Dies ist ein sehr verschwommenes Bild meiner besten Freundin Hanna.

Hanna hat heute Geburtstag. Das Doofe daran ist: Hanna ist gar nicht mehr da. Und damit meine ich nicht im Ausland, oder in Berlin oder so. Damit meine ich: Hanna ist gar nicht mehr da.

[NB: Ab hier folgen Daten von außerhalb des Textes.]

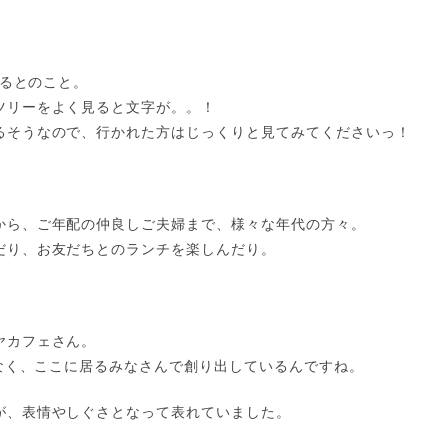
れるとのこと。
ツリーをよく見ると文字が。。！
るそうなので、行かれた方はじっくりと見てみてくださいっ！
から、ご年配の仲良しご夫婦まで、様々な年代の方々。
だり、お友だちとのランチを楽しんだり。
ヤカフェさん。
はなく、ここに居るみなさんで創り出しているんですね。
が、表情やしぐさとなって表れていました。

Denn manchmal im Leben passieren Dinge, die kann sich erst keiner vorstellen. Und dann passieren sie doch und dann weiß man zwar, dass es passiert ist, aber vorstellen kann man es sich trotzdem nicht. Weiterleben ist dann so eine Sache. Man macht es: Einfach, irgendwie. Man zieht es durch. Und man merkt gar nicht, was für einen großen Klotz an Traurigkeit man mit sich herum schleppt. Und der zieht an einem und zieht und zieht und man merkt es nicht. Und man fängt an, zu kriechen durch die Tage, Monate, Jahre und man merkt es nicht. Und wenn man sich schon fast an den Boden und den Klotz und die Traurigkeit gewöhnt hat, passiert etwas Merkwürdiges: Gestern, liebe Hanna, habe ich kurz vergessen, dass heute dein Geburtstag ist. Als hätte jemand meine Schultern hochgezogen und mir den Rücken wieder gerade gebogen und mir den Kopf wieder ganz oben aufgesetzt. Und jetzt krieche ich nicht mehr. Jetzt stehe ich wieder gerade. Und ich tanze und ich lache und der große Klotz ist zu einem kleinem Kieselstein geworden. Und ich vergesse dich nicht, H., ich lasse nur das blöde Arschloch Tod nicht mehr über mein Leben bestimmen. Und irgendwie glaube ich, wäre das ok für dich.

Öffentliche Bekenntnisse sind ja immer so eine Sache, aber an Friedhöfen knien steht mir nicht, also sage ich es Dir hier, in der Hoffnung, ihr habt da oben Internet: Ich liebe dich. Und du fehlst mir. Sehr.